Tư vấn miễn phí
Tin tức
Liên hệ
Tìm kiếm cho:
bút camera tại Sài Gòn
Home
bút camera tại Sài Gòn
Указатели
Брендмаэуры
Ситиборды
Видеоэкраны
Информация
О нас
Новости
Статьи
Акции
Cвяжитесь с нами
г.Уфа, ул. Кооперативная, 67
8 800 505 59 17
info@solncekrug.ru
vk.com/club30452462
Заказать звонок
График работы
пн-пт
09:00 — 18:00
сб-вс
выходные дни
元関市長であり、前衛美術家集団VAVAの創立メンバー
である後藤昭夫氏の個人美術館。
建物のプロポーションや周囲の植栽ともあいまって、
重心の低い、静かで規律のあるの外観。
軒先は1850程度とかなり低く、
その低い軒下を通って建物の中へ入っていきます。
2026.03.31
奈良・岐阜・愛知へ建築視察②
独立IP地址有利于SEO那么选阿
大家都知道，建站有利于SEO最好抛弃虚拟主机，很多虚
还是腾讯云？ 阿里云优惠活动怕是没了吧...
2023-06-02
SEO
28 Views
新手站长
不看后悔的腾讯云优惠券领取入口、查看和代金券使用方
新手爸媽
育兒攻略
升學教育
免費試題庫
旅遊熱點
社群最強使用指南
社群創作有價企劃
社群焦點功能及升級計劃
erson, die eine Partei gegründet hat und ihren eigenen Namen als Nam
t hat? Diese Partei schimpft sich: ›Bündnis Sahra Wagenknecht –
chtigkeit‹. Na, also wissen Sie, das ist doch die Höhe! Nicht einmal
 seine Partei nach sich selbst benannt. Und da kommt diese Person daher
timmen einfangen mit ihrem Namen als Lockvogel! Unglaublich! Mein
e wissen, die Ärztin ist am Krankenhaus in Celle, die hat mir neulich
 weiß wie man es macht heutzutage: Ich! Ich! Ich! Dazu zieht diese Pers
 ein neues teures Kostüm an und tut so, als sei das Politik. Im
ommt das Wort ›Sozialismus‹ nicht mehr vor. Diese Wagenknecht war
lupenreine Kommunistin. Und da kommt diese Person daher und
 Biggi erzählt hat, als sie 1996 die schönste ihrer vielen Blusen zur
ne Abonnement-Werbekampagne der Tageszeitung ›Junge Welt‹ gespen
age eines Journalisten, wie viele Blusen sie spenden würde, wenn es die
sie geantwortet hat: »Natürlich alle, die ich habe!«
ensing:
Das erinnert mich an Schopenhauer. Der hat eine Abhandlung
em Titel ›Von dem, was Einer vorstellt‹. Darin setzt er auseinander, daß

::::

Exercise aim >> Convert the text read from the entries into a JSON list of strings, one string per line, leaving out blank lines. Include every line from all of the entries.

Result of this task >>
[
  "Tư vấn miễn phí",
  "Tin tức",
  "Liên hệ",
  "Tìm kiếm cho:",
  "bút camera tại Sài Gòn",
  "Home",
  "bút camera tại Sài Gòn",
  "Указатели",
  "Брендмаэуры",
  "Ситиборды",
  "Видеоэкраны",
  "Информация",
  "О нас",
  "Новости",
  "Статьи",
  "Акции",
  "Cвяжитесь с нами",
  "г.Уфа, ул. Кооперативная, 67",
  "8 800 505 59 17",
  "info@solncekrug.ru",
  "vk.com/club30452462",
  "Заказать звонок",
  "График работы",
  "пн-пт",
  "09:00 — 18:00",
  "сб-вс",
  "выходные дни",
  "元関市長であり、前衛美術家集団VAVAの創立メンバー",
  "である後藤昭夫氏の個人美術館。",
  "建物のプロポーションや周囲の植栽ともあいまって、",
  "重心の低い、静かで規律のあるの外観。",
  "軒先は1850程度とかなり低く、",
  "その低い軒下を通って建物の中へ入っていきます。",
  "2026.03.31",
  "奈良・岐阜・愛知へ建築視察②",
  "独立IP地址有利于SEO那么选阿",
  "大家都知道，建站有利于SEO最好抛弃虚拟主机，很多虚",
  "还是腾讯云？ 阿里云优惠活动怕是没了吧...",
  "2023-06-02",
  "SEO",
  "28 Views",
  "新手站长",
  "不看后悔的腾讯云优惠券领取入口、查看和代金券使用方",
  "新手爸媽",
  "育兒攻略",
  "升學教育",
  "免費試題庫",
  "旅遊熱點",
  "社群最強使用指南",
  "社群創作有價企劃",
  "社群焦點功能及升級計劃",
  "erson, die eine Partei gegründet hat und ihren eigenen Namen als Nam",
  "t hat? Diese Partei schimpft sich: ›Bündnis Sahra Wagenknecht –",
  "chtigkeit‹. Na, also wissen Sie, das ist doch die Höhe! Nicht einmal",
  " seine Partei nach sich selbst benannt. Und da kommt diese Person daher",
  "timmen einfangen mit ihrem Namen als Lockvogel! Unglaublich! Mein",
  "e wissen, die Ärztin ist am Krankenhaus in Celle, die hat mir neulich",
  " weiß wie man es macht heutzutage: Ich! Ich! Ich! Dazu zieht diese Pers",
  " ein neues teures Kostüm an und tut so, als sei das Politik. Im",
  "ommt das Wort ›Sozialismus‹ nicht mehr vor. Diese Wagenknecht war",
  "lupenreine Kommunistin. Und da kommt diese Person daher und",
  " Biggi erzählt hat, als sie 1996 die schönste ihrer vielen Blusen zur",
  "ne Abonnement-Werbekampagne der Tageszeitung ›Junge Welt‹ gespen",
  "age eines Journalisten, wie viele Blusen sie spenden würde, wenn es die",
  "sie geantwortet hat: »Natürlich alle, die ich habe!«",
  "ensing:",
  "Das erinnert mich an Schopenhauer. Der hat eine Abhandlung",
  "em Titel ›Von dem, was Einer vorstellt‹. Darin setzt er auseinander, daß"
]